My scenes really use a lot of textures, and I recently hit the 95 texture limit of cycles. Then I started thinking if it would be possible to work around this, and I think I have a solution. However, I’m not very familiar with the C-code of cycles, so I have trouble figuring out which parts of the code would be involved, and into what extent things can be solved in python and where C is needed.
I’m hoping someone more familiar with this code is willing to tell me whether this solution is feasible, and is willing to help me understand the concerned code.
Requirements for the solution
amount of textures should not be the limit, only the size of your graphics memory
typical UV tricks that are supported now (tiling textures, textures outside of [0,1] range) should be still supported
solution should be transparent (invisible) to the user
Suggested approach
before rendering starts,textures which have the same size and pixel-type are grouped together in an atlas.
The concerned image nodes are notified that they have to re-map to an area of that atlas.
When a node has to sample the texture, it will use the remapping info to sample the right area. border-cases should be handled correctly.
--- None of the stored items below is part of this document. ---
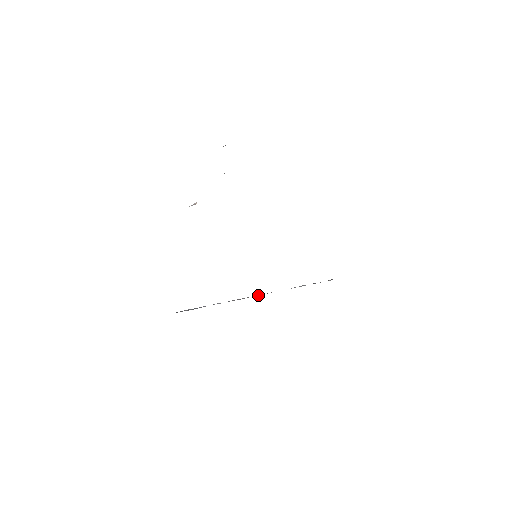
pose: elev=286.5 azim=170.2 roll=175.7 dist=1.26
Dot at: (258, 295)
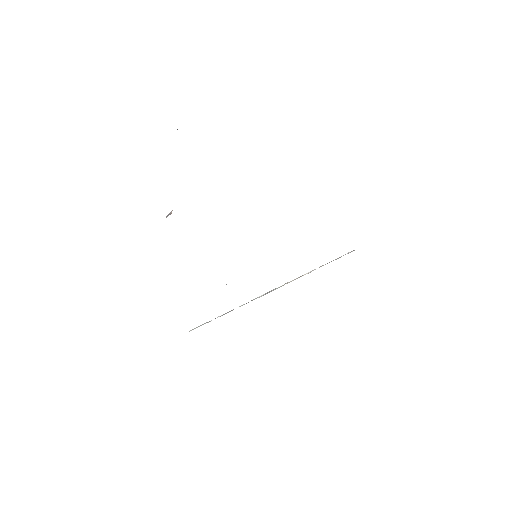
Dot at: occluded
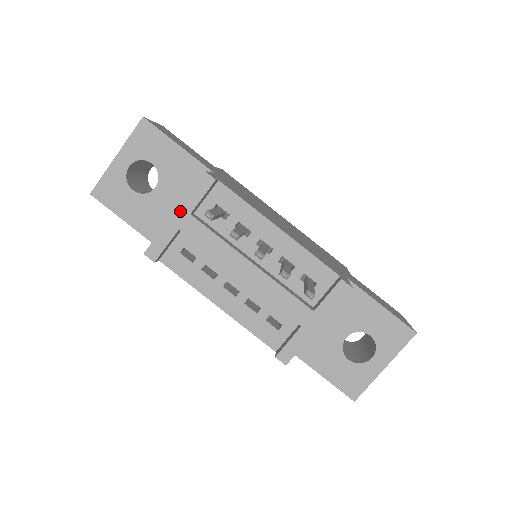
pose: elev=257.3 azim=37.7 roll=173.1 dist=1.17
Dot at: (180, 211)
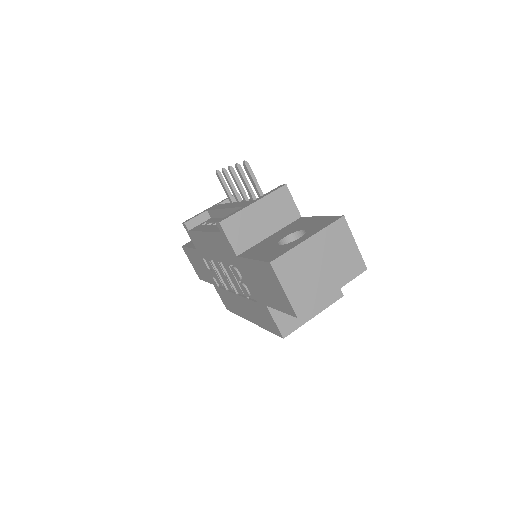
Dot at: (213, 206)
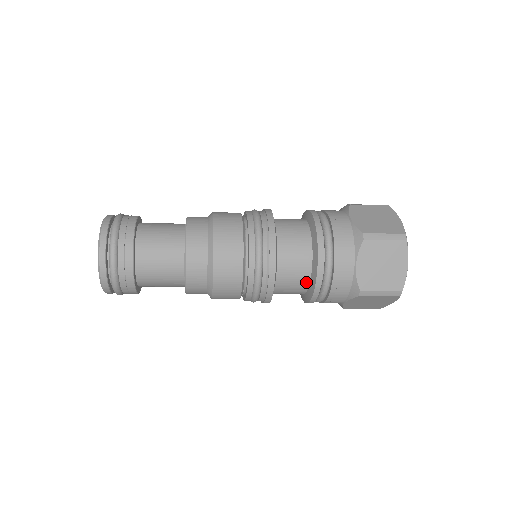
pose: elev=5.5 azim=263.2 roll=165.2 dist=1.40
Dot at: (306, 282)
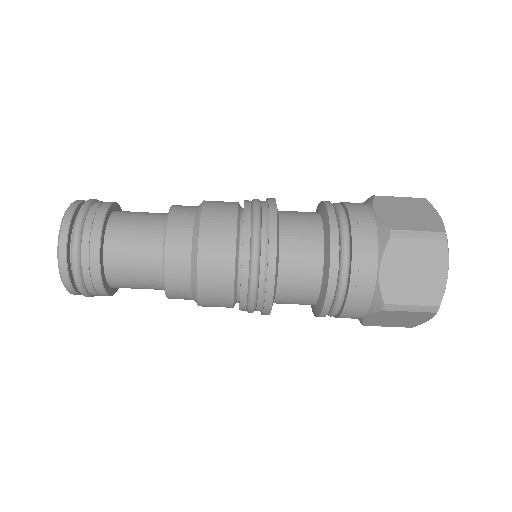
Dot at: (315, 290)
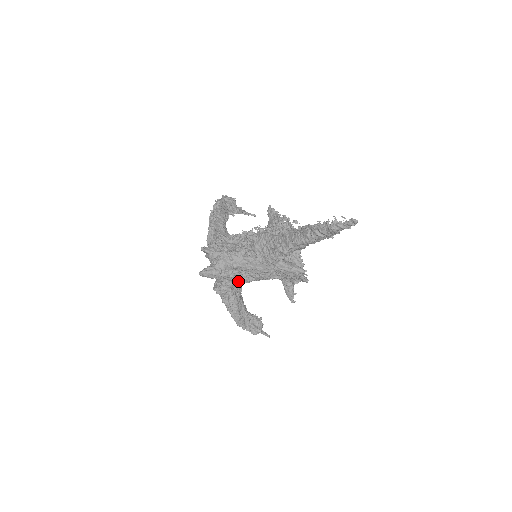
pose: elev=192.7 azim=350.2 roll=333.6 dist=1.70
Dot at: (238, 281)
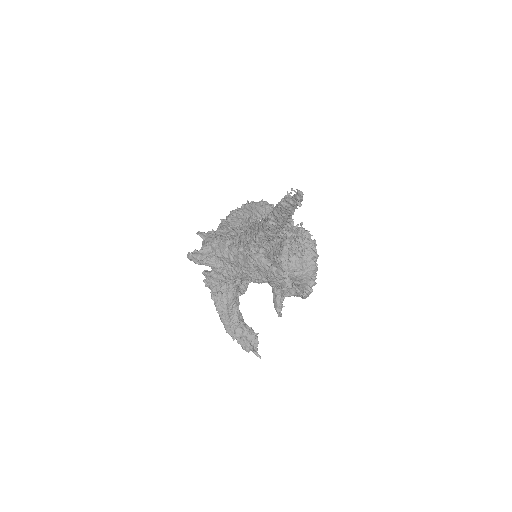
Dot at: (224, 274)
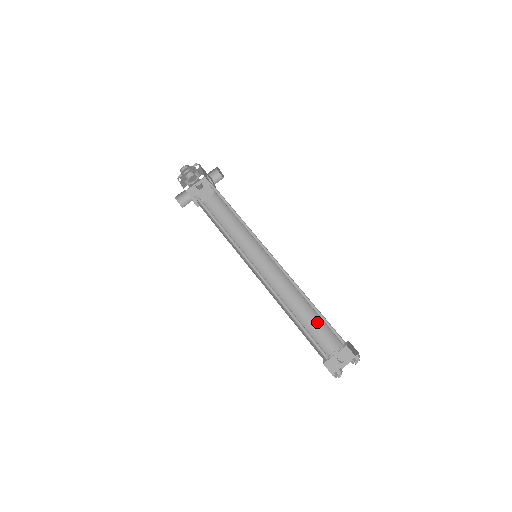
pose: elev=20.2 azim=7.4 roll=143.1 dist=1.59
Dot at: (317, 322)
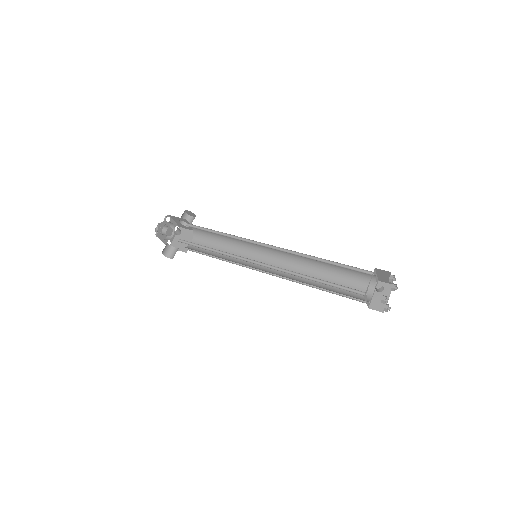
Dot at: (341, 277)
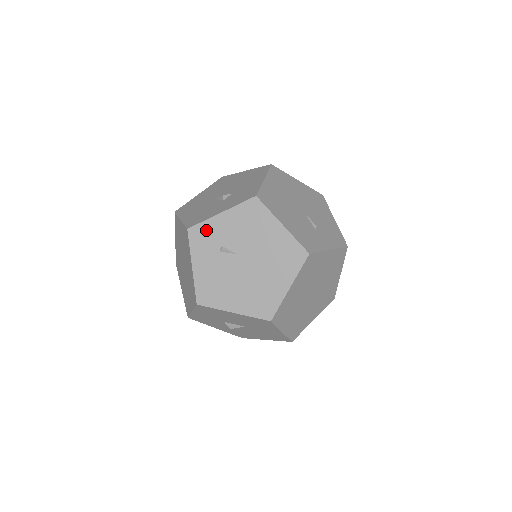
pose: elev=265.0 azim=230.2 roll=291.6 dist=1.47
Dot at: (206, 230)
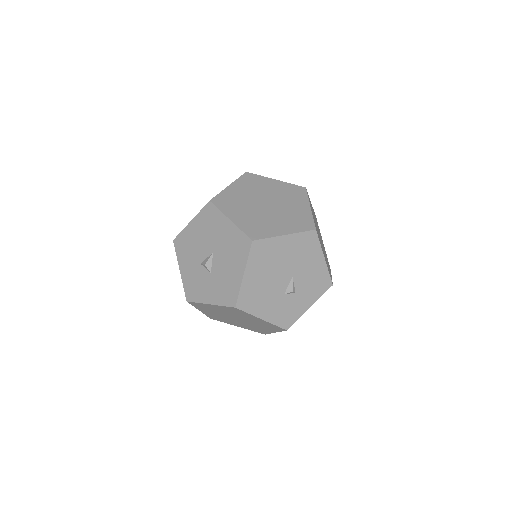
Dot at: occluded
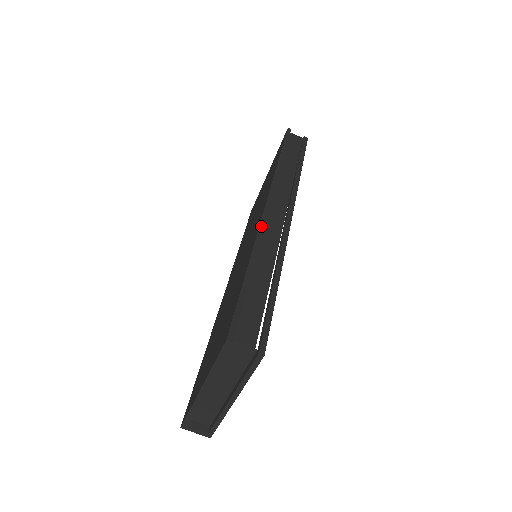
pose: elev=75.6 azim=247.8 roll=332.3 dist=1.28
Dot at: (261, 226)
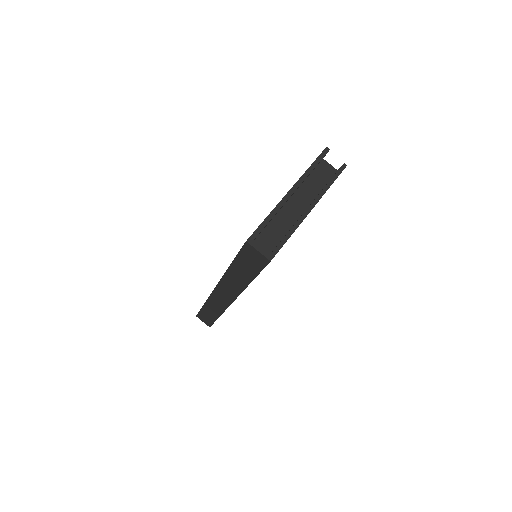
Dot at: occluded
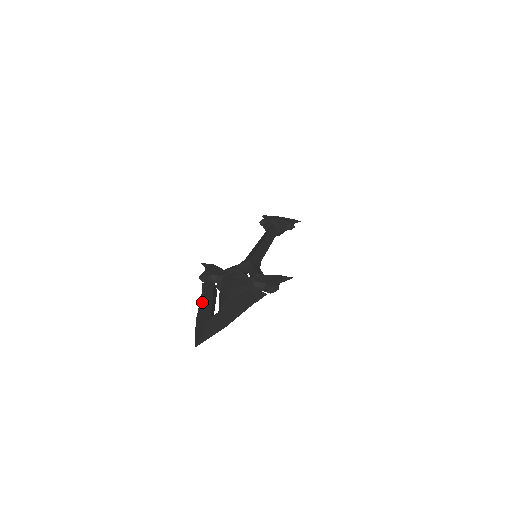
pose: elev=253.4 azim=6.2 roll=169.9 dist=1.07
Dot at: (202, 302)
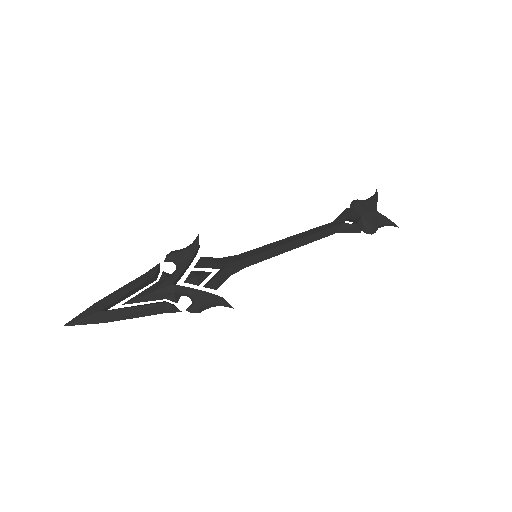
Dot at: (124, 287)
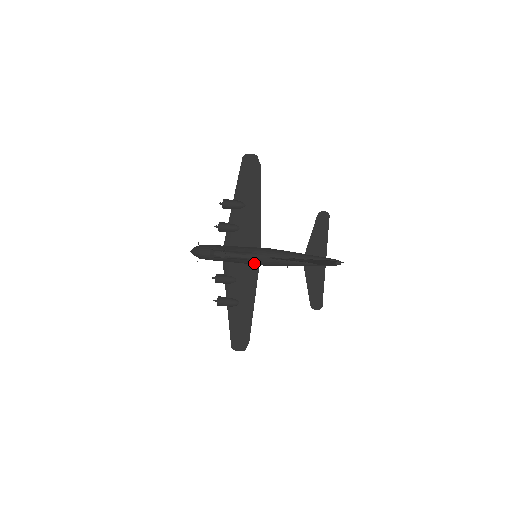
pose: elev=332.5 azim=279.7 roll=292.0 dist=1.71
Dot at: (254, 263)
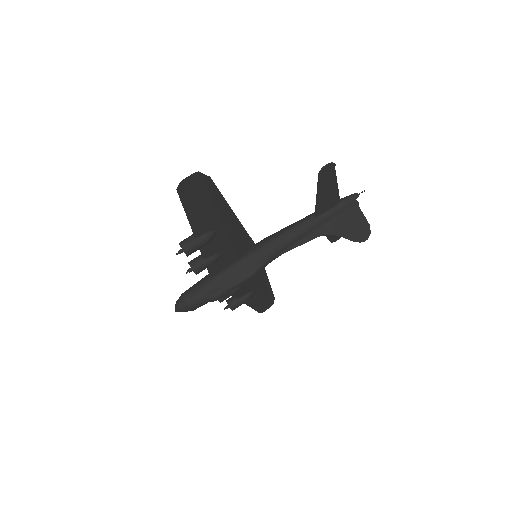
Dot at: occluded
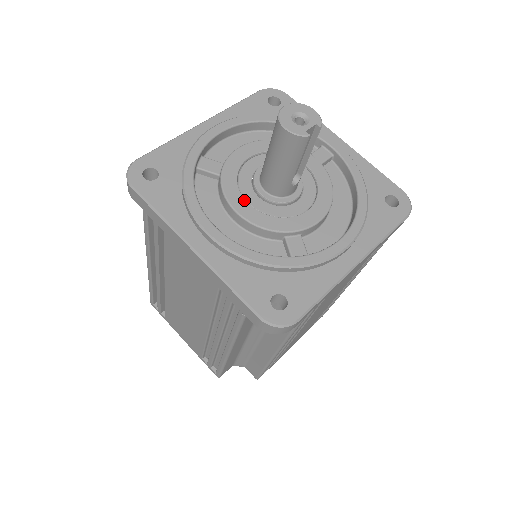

When rendering a movie, the same atlas can be re-used for rendering the whole movie in this way.
Areas of concern
The design of the node system will probably get more complicated: some manager needs to manage all the texture nodes
performance - the re-mapping is not a difficult calculation, but will happen a lot (every time that one of the textures is sampled) so the code needs to be written with care
limits - is there a limit to the texture sizes?
Graphics pipeline features - does the cuda code use typical graphics-hardware features like mipmapping or texture border handling, which could be messed up when playing with the sampling coordinates?
Hi Jonim8or
The limitation is actually a Cuda thing, all Cuda cards up to compute capability 2.x (Fermin Chips) are limited to 128 texture slots. Cycles divides them to 95 LDR images, 5 HDR images and 28 for internal use (I dont know for what).
Newer Nvidia chips with higer compute capability (currently 3 and 3.5) have a fixed limit of 256 that probably allows 223 LDR images
CPU is also limited in cycles with i think 512 textures. They had to raise it for the tears of steel movie project but technically there is no limit on CPU.
The limits are defined as much as i know in: intern/cycles/kernel/kernel_textures.h
The only workaround is to reduce the amount of textures by reuse textures or merge a lot of small textures into one big texture (could be done with a script maybe). It would be cool if cycles would internaly automerge textures with correct uv cordinates for gpu render.
Another point of interest is that the cuda uses tex2D (svm_image_texture uses kernel_tex_image_interp which is translated to tex2D using a macro). What kind of filtering is used by CUDA? because that might make the atlas a lot more complex and less efficient.